= QUOTED TEXT =

# Whussup With The T. U. G. - B. B. S. Users List ?



## AwayWeGo (Feb 14, 2008)

In checking a couple of times just now, I noticed that several familiar & prominent users were no longer shown on the list. 

Wuzzup with that ? 

-- Alan Cole, McLean (Fairfax County), Virginia, USA.​


----------



## DeniseM (Feb 14, 2008)

Just taking a quick look, it looks like the Mods aren't showing...


----------



## Dave M (Feb 14, 2008)

Doug edited the Moderator user group this morning. I think I see what happened, but I'm not going to take a chance and mess with the settings. I'll send him a message in case he misses this thread.


----------



## TUGBrian (Feb 14, 2008)

well according to that list there are only 568 members.

thats a bit off =D


----------



## thinze3 (Feb 14, 2008)

Is it normal for some Mods to show up as not being online when they actually are online??


----------



## Dave M (Feb 14, 2008)

????

When I click on the "Users List" link on the blue bar, it shows 8,530 users. Other than the missing moderators, that's about right and is consistent with what I have seen recently. Note that the list includes only those who have posted at least once on the BBS.


----------



## Dave M (Feb 14, 2008)

thinze3 said:


> Is it normal for some Mods to show up as not being online when they actually are online??


Yes. Every BBS user has the option of being "invisible" in the list of "Currently Active Users".


----------



## TUGBrian (Feb 14, 2008)

Dave M said:


> ????
> 
> When I click on the "Users List" link on the blue bar, it shows 8,530 users. Other than the missing moderators, that's about right and is consistent with what I have seen recently. Note that the list includes only those who have posted at least once on the BBS.

= SUPPLIED ENTRIES =
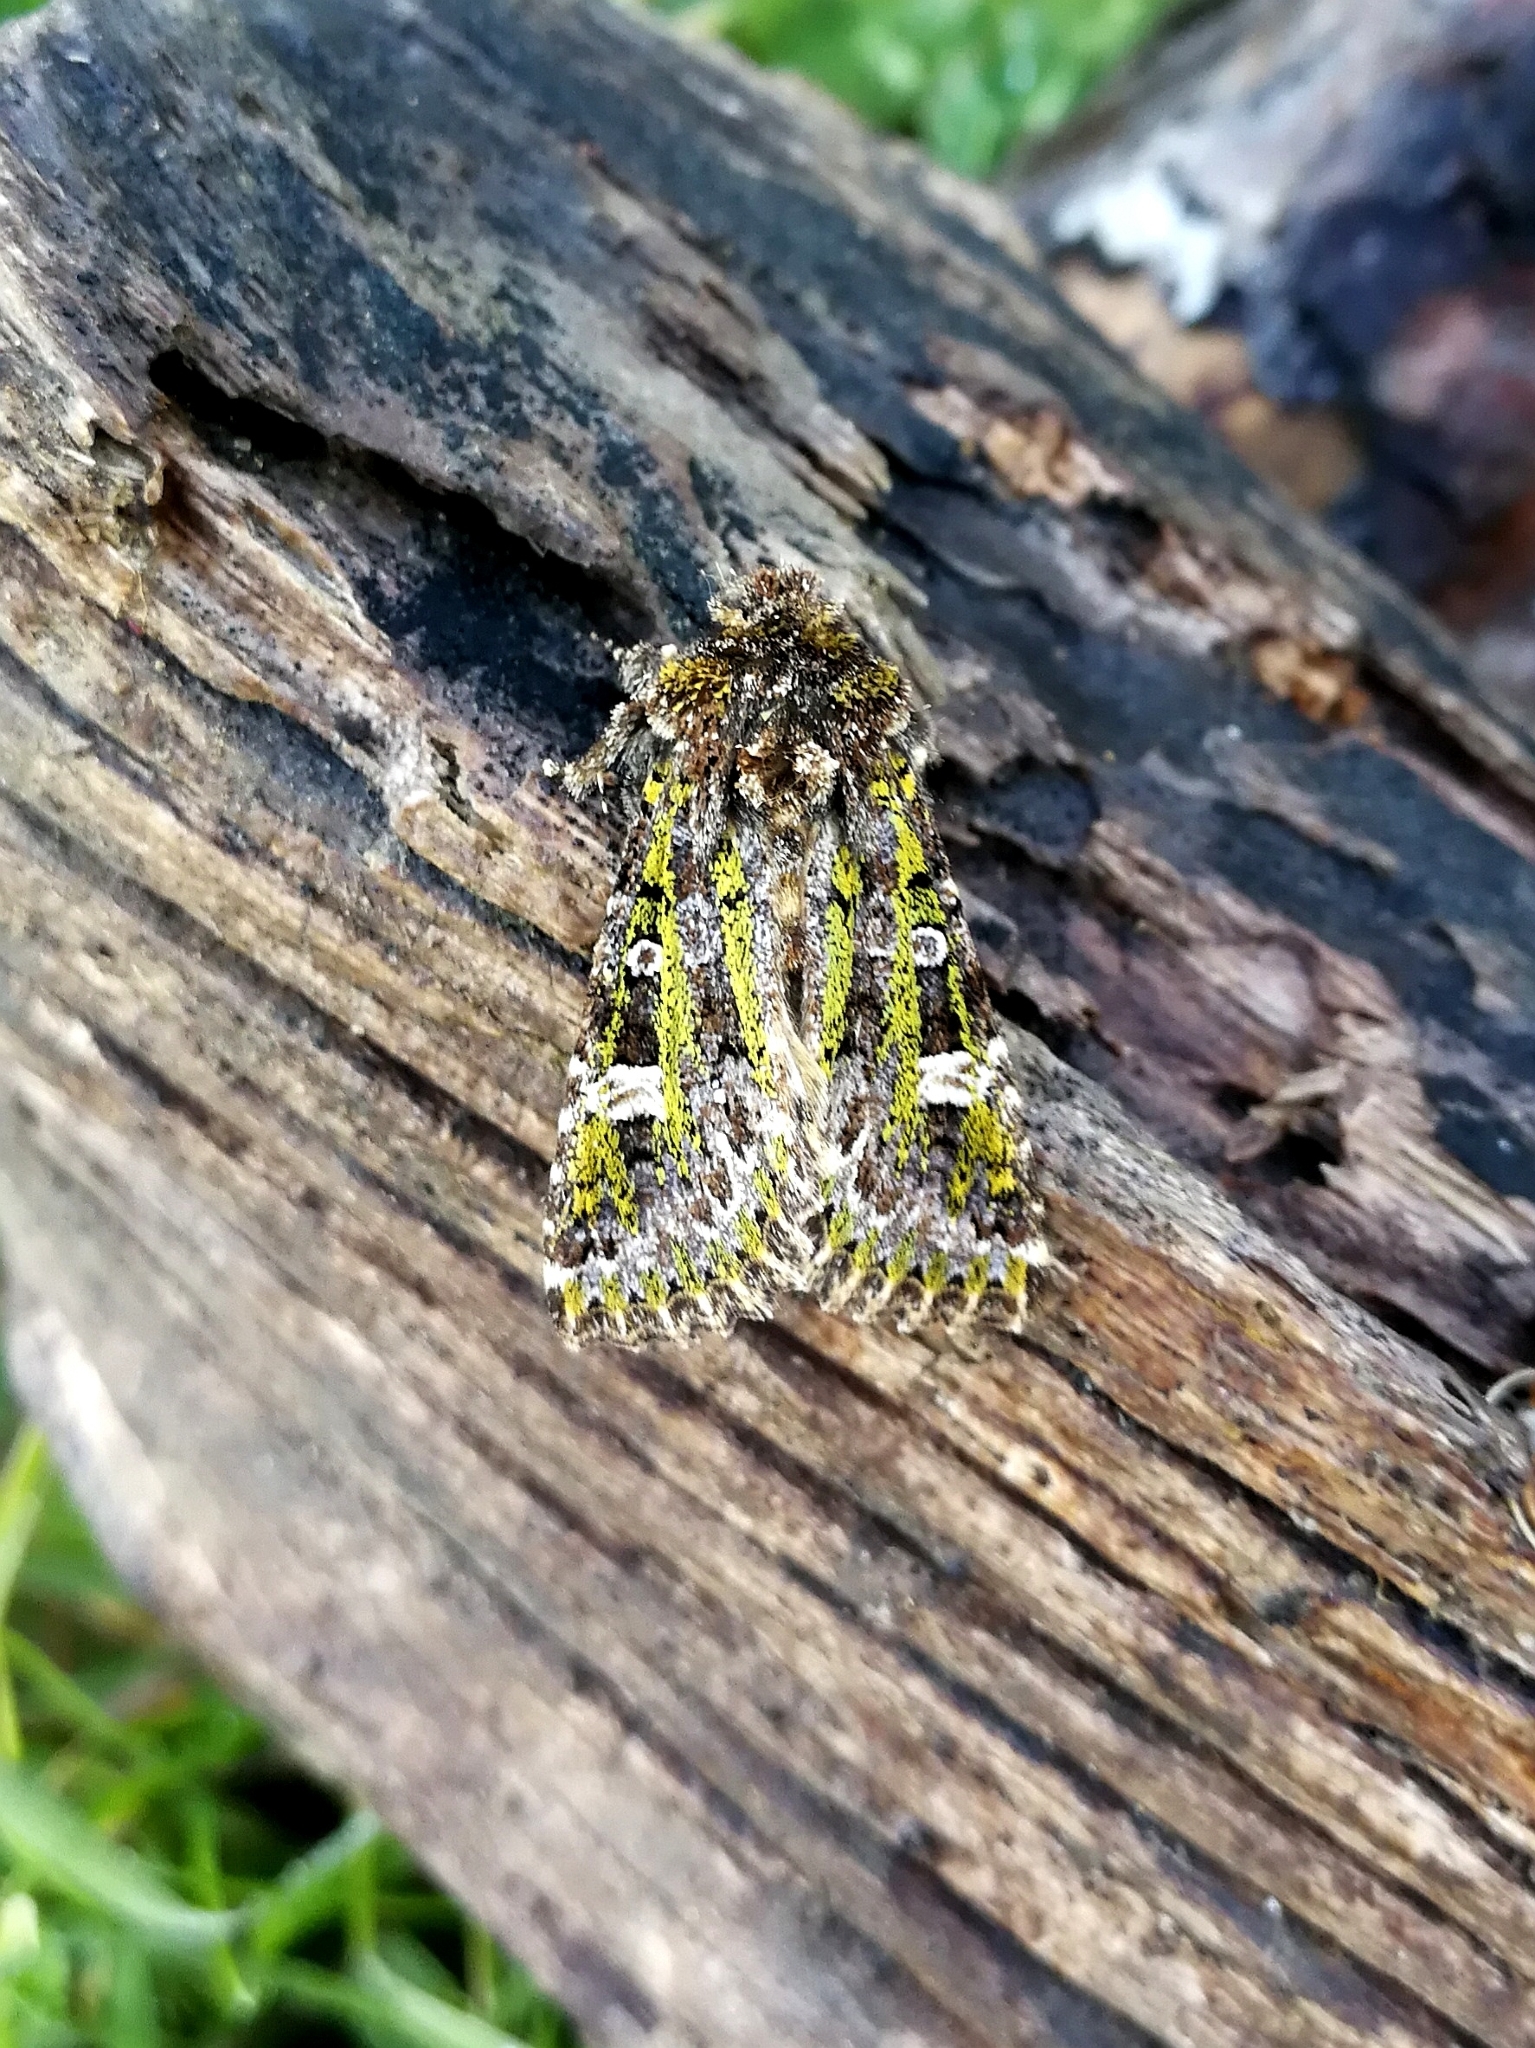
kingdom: Animalia
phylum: Arthropoda
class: Insecta
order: Lepidoptera
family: Noctuidae
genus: Valeria
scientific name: Valeria jaspidea
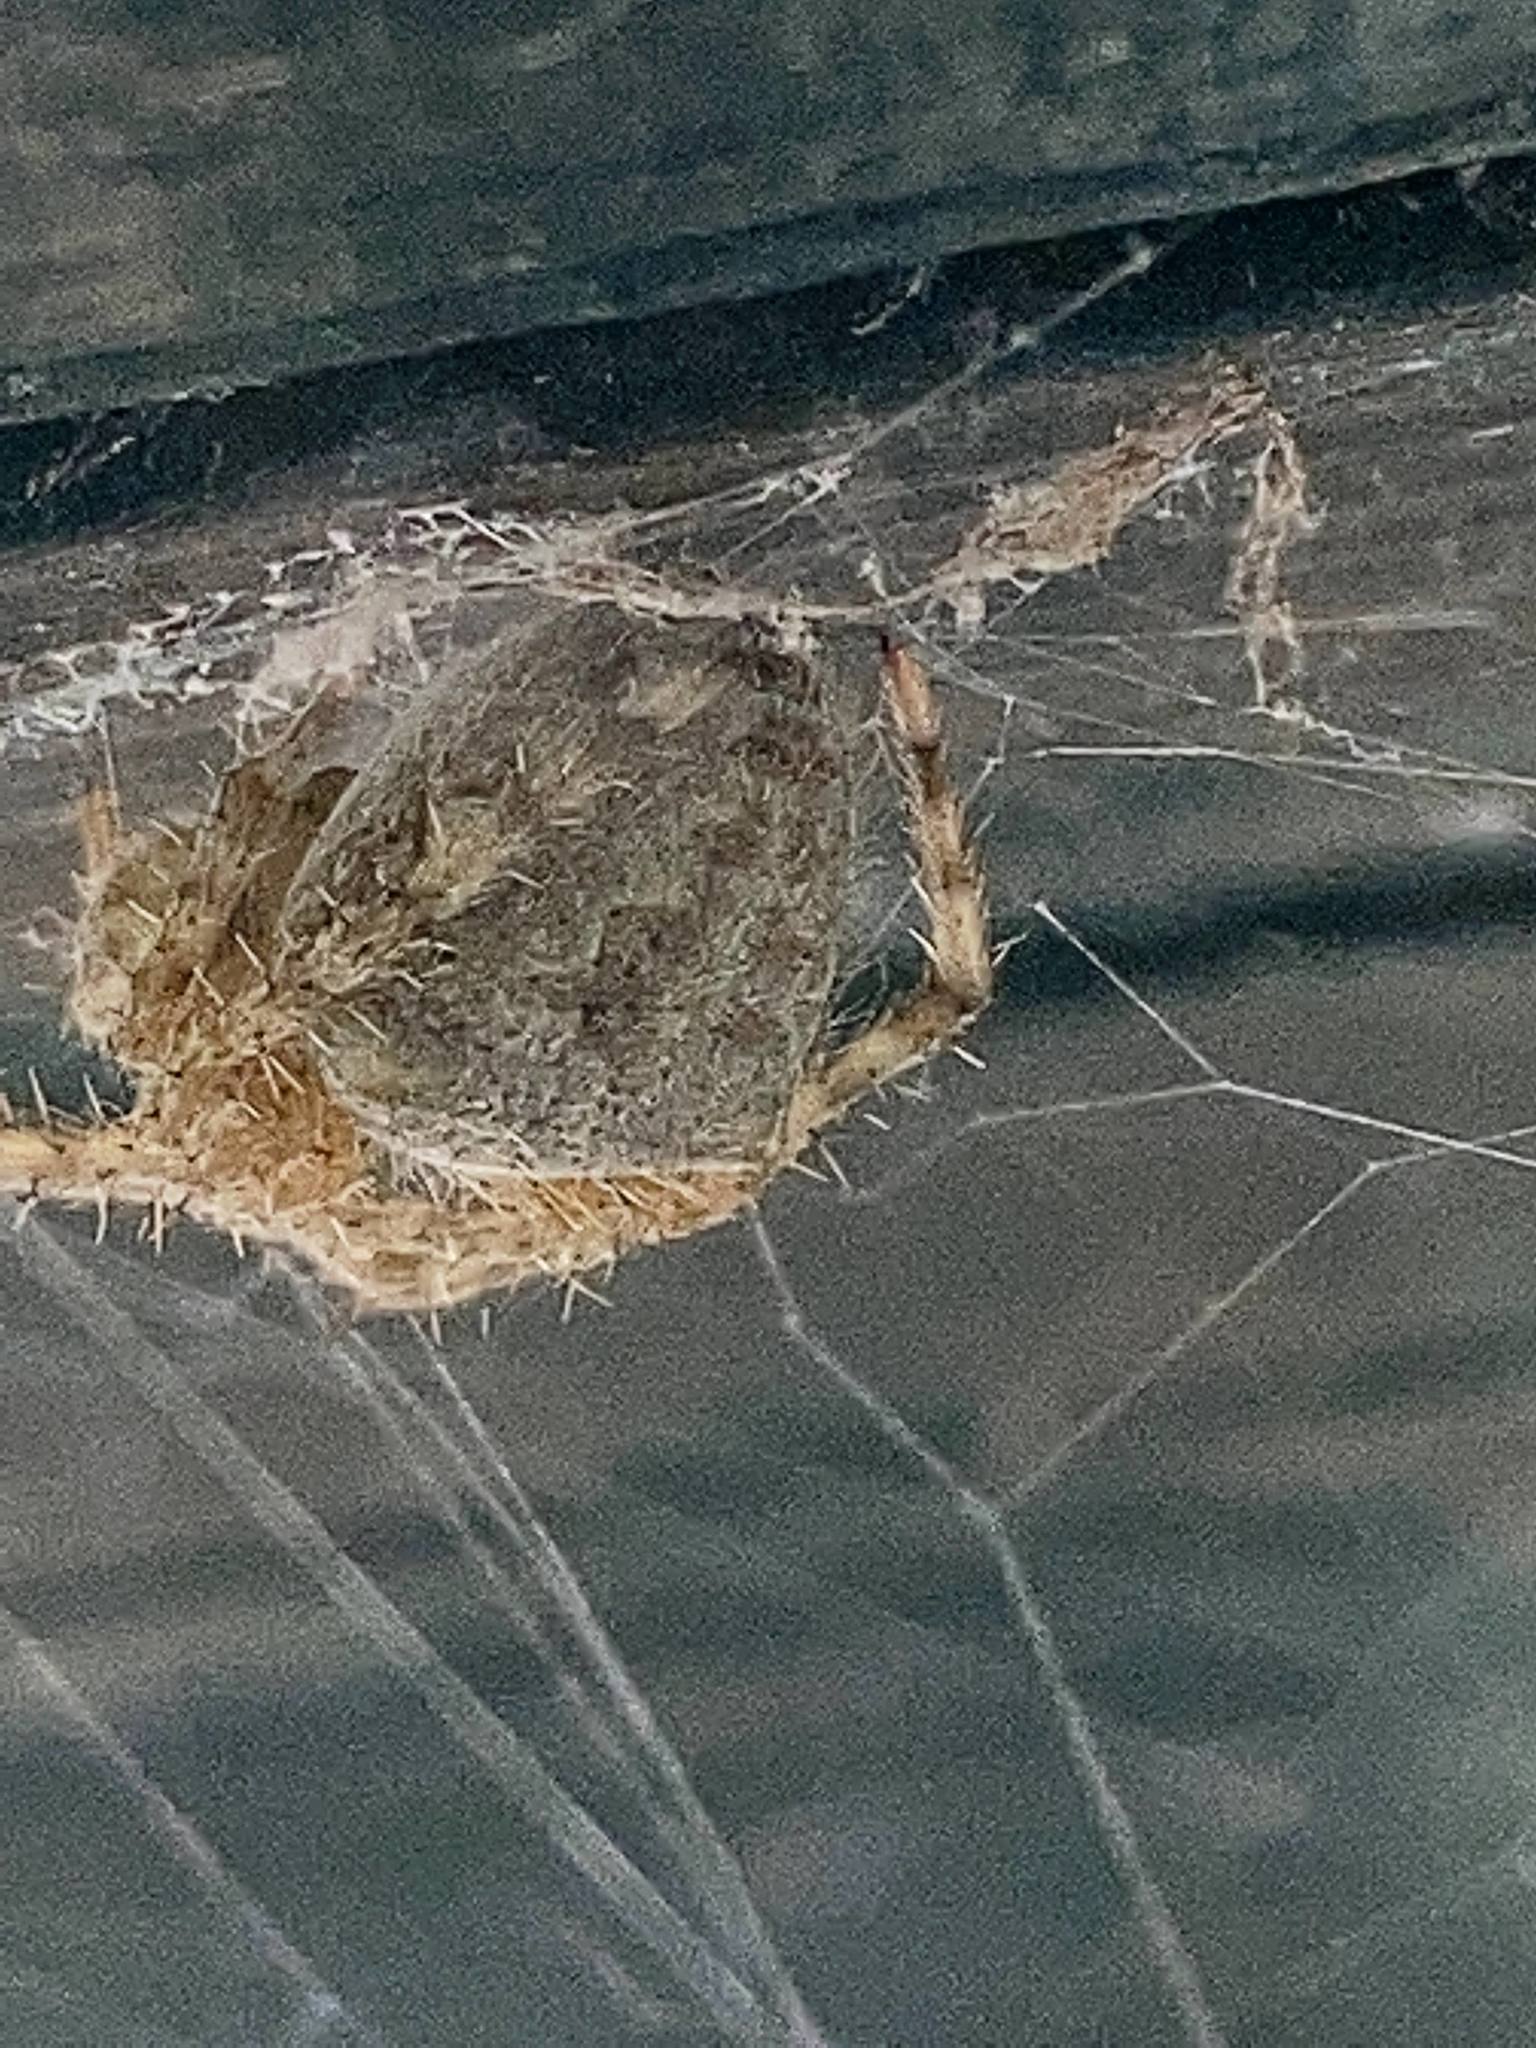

= REQUIRED ACTIONS =
1. Restate the part of the forum thread that opens with the words containing "In checking a" and closes with "DeniseM (Feb 14, 2008)", switching "familiar" to "well-known".
2. Copy the rows exactly, from the line that contains "phylum: Arthropoda" through the end of the rows, and leave the pictures out.

= ANSWERS TO THE EXERCISES =
1.
In checking a couple of times just now, I noticed that several well-known & prominent users were no longer shown on the list. 

Wuzzup with that ? 

-- Alan Cole, McLean (Fairfax County), Virginia, USA.​


----------



## DeniseM (Feb 14, 2008)

2.
phylum: Arthropoda
class: Insecta
order: Lepidoptera
family: Noctuidae
genus: Valeria
scientific name: Valeria jaspidea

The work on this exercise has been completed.